You can use two handed tapping for playing multinote music and music with counter-harmonies on a guitar or one of the several specialty instruments created for two-handed tapping, and created for the tapping method.

Tapping can be used for playing right-handed melodies and left-handed harmony something like piano playing

You can use both hands on high-pitched strings for playing melodies and improvising solos with extremely rapid flurries of notes, or alternately upon the bass strings for playing funky, funky bass lines. In several ways this feels very much like two-handed 'drumming' on the strings.

The two hand tapping method is quite simple. Plug in an electric guitar, electric bass, or a specialty tapping instrument like the Chapman Stick. Turn up your amplifier. Tap a string to a fret. Presto! You've played a note. Naturally, learning this powerful method of playing music will require you to practice. All the same, if you're using a sensible learning method, and a sensible tuning that is familiar to you from your guitar and bass experience, progress can be pleasingly rapid.

Two handed tapping is sometimes called 'touchstyle,' or 'touch style,' because playing a single note can feel more like gently stroking than actually hitting the string. This is done on an amplified instrument to make the notes audible.

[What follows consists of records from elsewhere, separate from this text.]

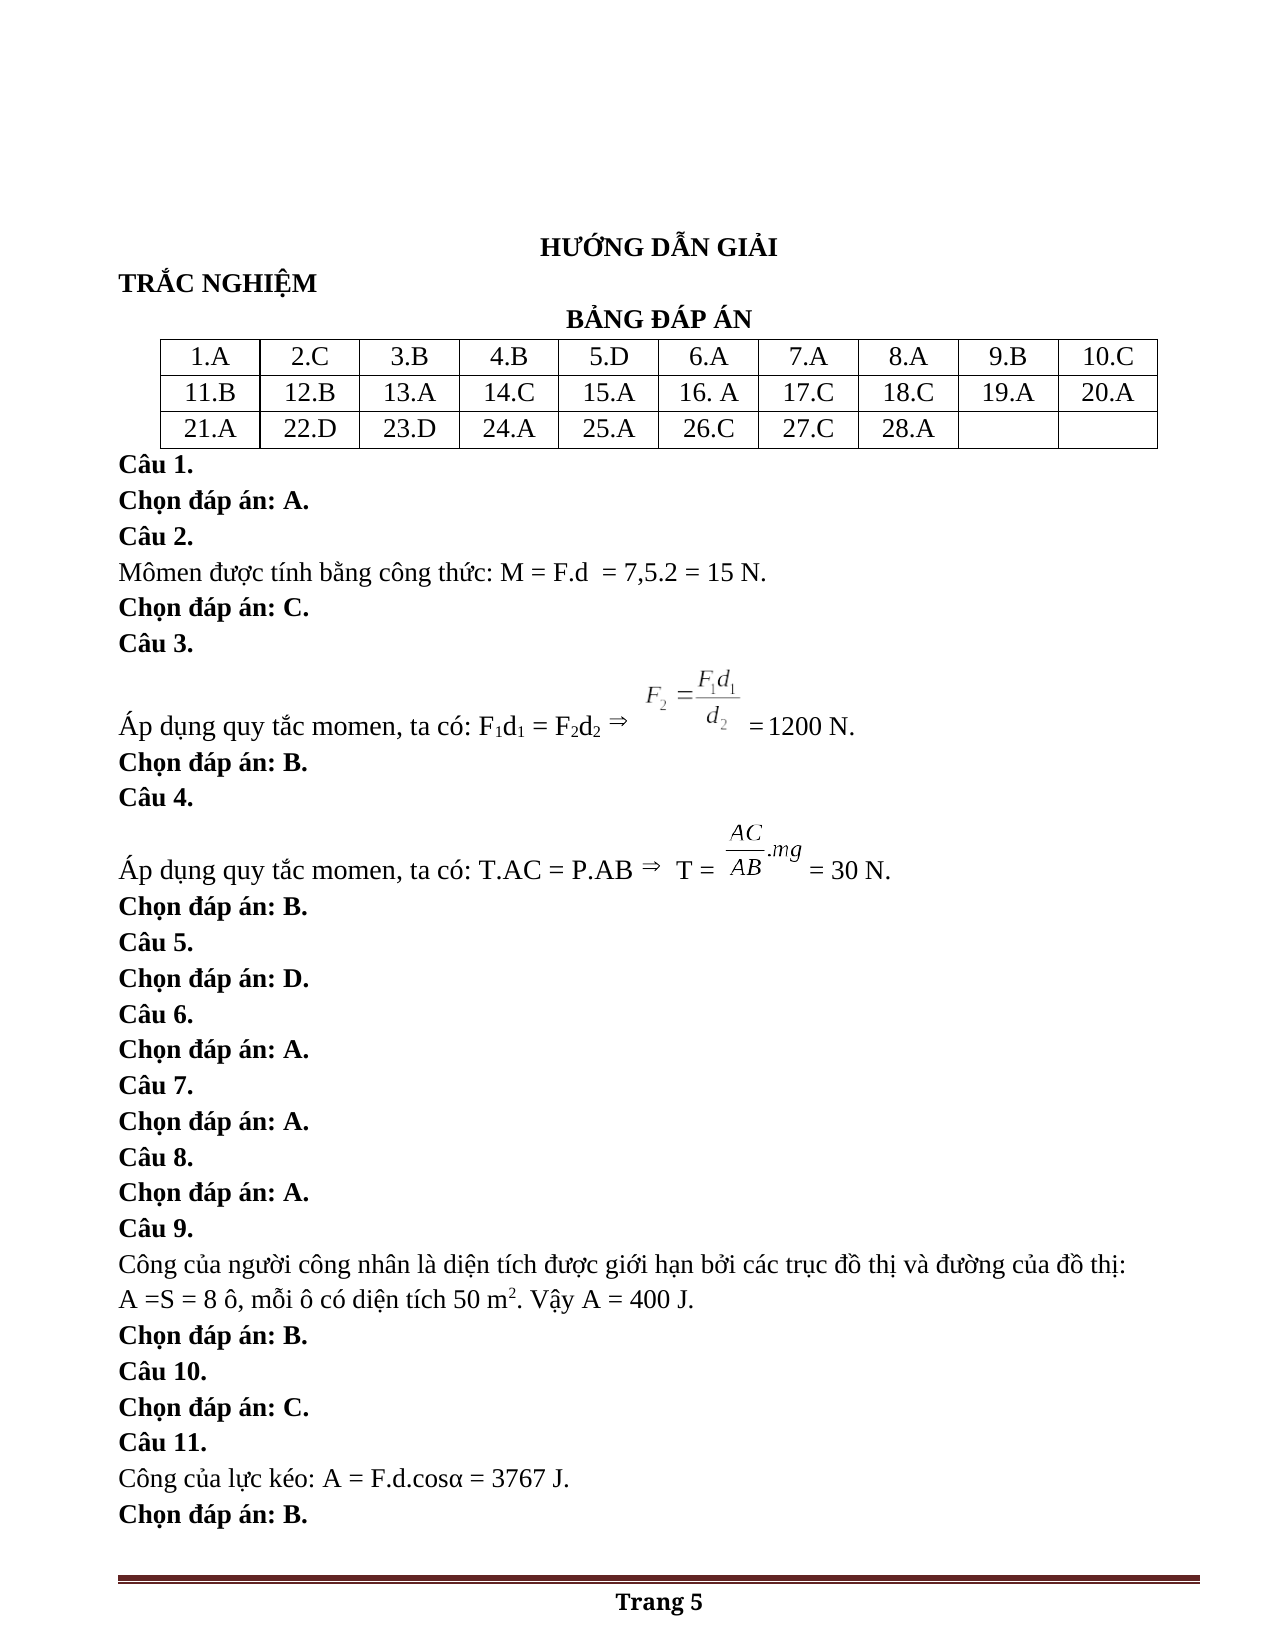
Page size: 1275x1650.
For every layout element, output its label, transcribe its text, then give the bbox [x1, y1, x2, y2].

table_header 5.D [559, 340, 658, 375]
table_cell 23.D [360, 412, 459, 448]
table_cell 12.B [261, 376, 359, 411]
table_cell 18.C [859, 376, 958, 411]
table_cell 15.A [559, 376, 658, 411]
text Câu 11. [118, 1426, 1200, 1458]
table_header 3.B [360, 340, 459, 375]
text Chọn đáp án: A. [118, 1176, 1200, 1207]
table_cell [959, 412, 1058, 448]
text Mômen được tính bằng công thức: M = F.d = 7,5.2 = 15 N. [118, 556, 1200, 587]
text Áp dụng quy tắc momen, ta có: T.AC = P.AB T = = 30 N. [118, 817, 1200, 886]
table_cell 14.C [460, 376, 558, 411]
text Câu 5. [118, 926, 1200, 957]
table_cell 16. A [659, 376, 758, 411]
table_header 6.A [659, 340, 758, 375]
table_header 8.A [859, 340, 958, 375]
text Câu 9. [118, 1212, 1200, 1243]
table_header 2.C [261, 340, 359, 375]
text Chọn đáp án: C. [118, 1391, 1200, 1422]
text Chọn đáp án: A. [118, 1033, 1200, 1064]
text Chọn đáp án: A. [118, 1105, 1200, 1136]
table_cell 20.A [1059, 376, 1157, 411]
table_cell 26.C [659, 412, 758, 448]
table_header 4.B [460, 340, 558, 375]
table_cell 19.A [959, 376, 1058, 411]
text Câu 2. [118, 520, 1200, 551]
text Chọn đáp án: A. [118, 484, 1200, 516]
table_cell 27.C [759, 412, 858, 448]
text Chọn đáp án: B. [118, 1319, 1200, 1350]
text Chọn đáp án: C. [118, 592, 1200, 623]
text Áp dụng quy tắc momen, ta có: F1d1 = F2d2 = 1200 N. [118, 663, 1200, 741]
text Câu 4. [118, 781, 1200, 813]
text Chọn đáp án: B. [118, 891, 1200, 922]
text Công của lực kéo: A = F.d.cosα = 3767 J. [118, 1462, 1200, 1493]
table_cell 17.C [759, 376, 858, 411]
table_cell 13.A [360, 376, 459, 411]
text HƯỚNG DẪN GIẢI [118, 232, 1200, 263]
table_cell 24.A [460, 412, 558, 448]
text BẢNG ĐÁP ÁN [118, 303, 1200, 334]
table_cell [1059, 412, 1157, 448]
text Chọn đáp án: D. [118, 962, 1200, 993]
text TRẮC NGHIỆM [118, 267, 1200, 298]
text Câu 3. [118, 627, 1200, 658]
table_cell 25.A [559, 412, 658, 448]
text Câu 6. [118, 998, 1200, 1029]
table_cell 22.D [261, 412, 359, 448]
table_header 1.A [161, 340, 259, 375]
table_cell 28.A [859, 412, 958, 448]
text A =S = 8 ô, mỗi ô có diện tích 50 m2. Vậy A = 400 J. [118, 1283, 1200, 1315]
table_cell 11.B [161, 376, 259, 411]
table_header 10.C [1059, 340, 1157, 375]
text Chọn đáp án: B. [118, 746, 1200, 777]
text Câu 1. [118, 449, 1200, 480]
text Câu 7. [118, 1069, 1200, 1100]
table_header 9.B [959, 340, 1058, 375]
table_header 7.A [759, 340, 858, 375]
text Câu 10. [118, 1355, 1200, 1386]
text Câu 8. [118, 1141, 1200, 1172]
text Công của người công nhân là diện tích được giới hạn bởi các trục đồ thị và đường của đồ thị: [118, 1248, 1200, 1279]
table_cell 21.A [161, 412, 259, 448]
text Chọn đáp án: B. [118, 1498, 1200, 1529]
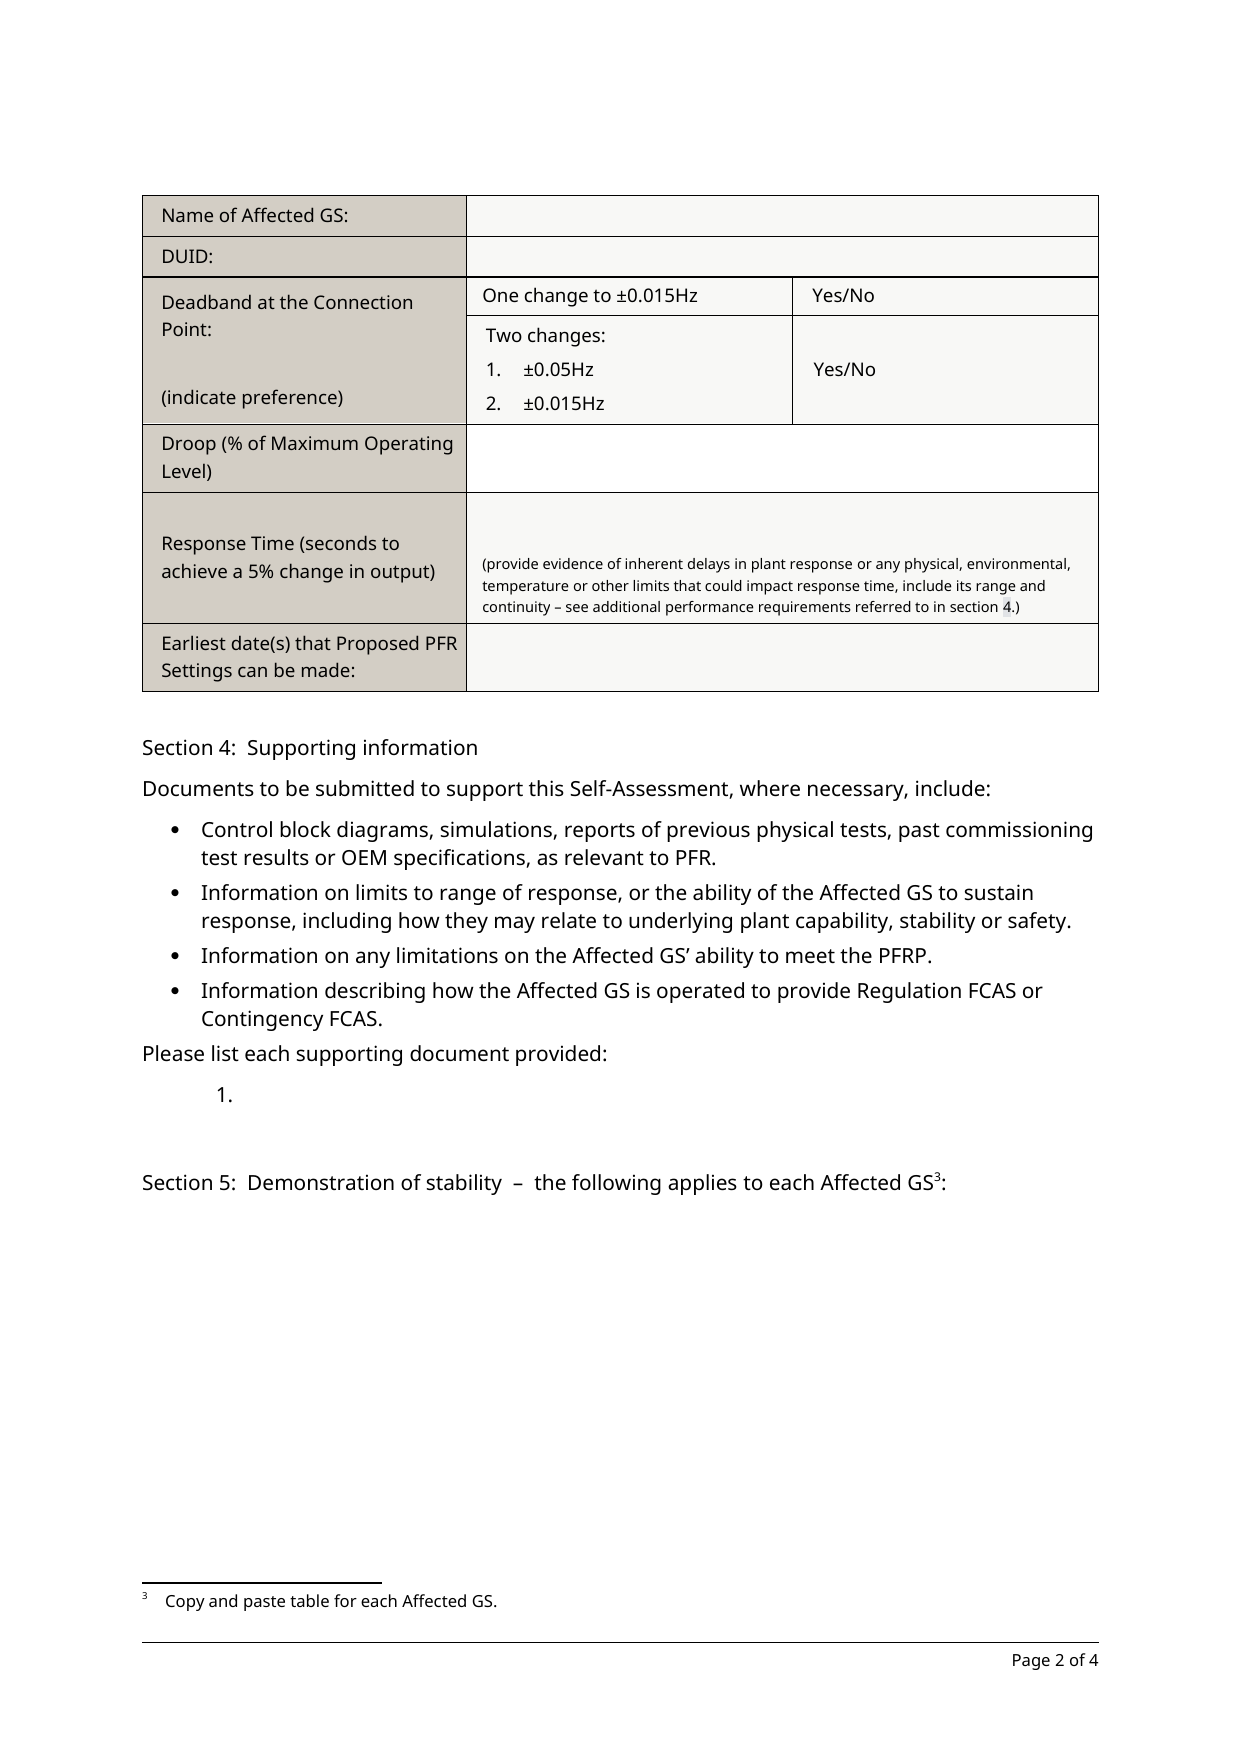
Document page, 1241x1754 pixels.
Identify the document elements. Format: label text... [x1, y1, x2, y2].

Because it can be done with both hands, both hands can be used simultaneously, like a piano player in a way.

Making a note on an amplified instrument isn't at all difficult. Though become proficient in the two-handed tapping method could fill a lifetime, in actual fact, many wonderful forms of musical expression can be produced fairly quickly, and the practice is almost universally reported to be hugely fun by people who try the technique.

Trevor James is director of communications for Voltos Industries. This includes Mobius Megatar Two-Handed Tapping Guitars and the Chapman Stick and Megatar comparison site.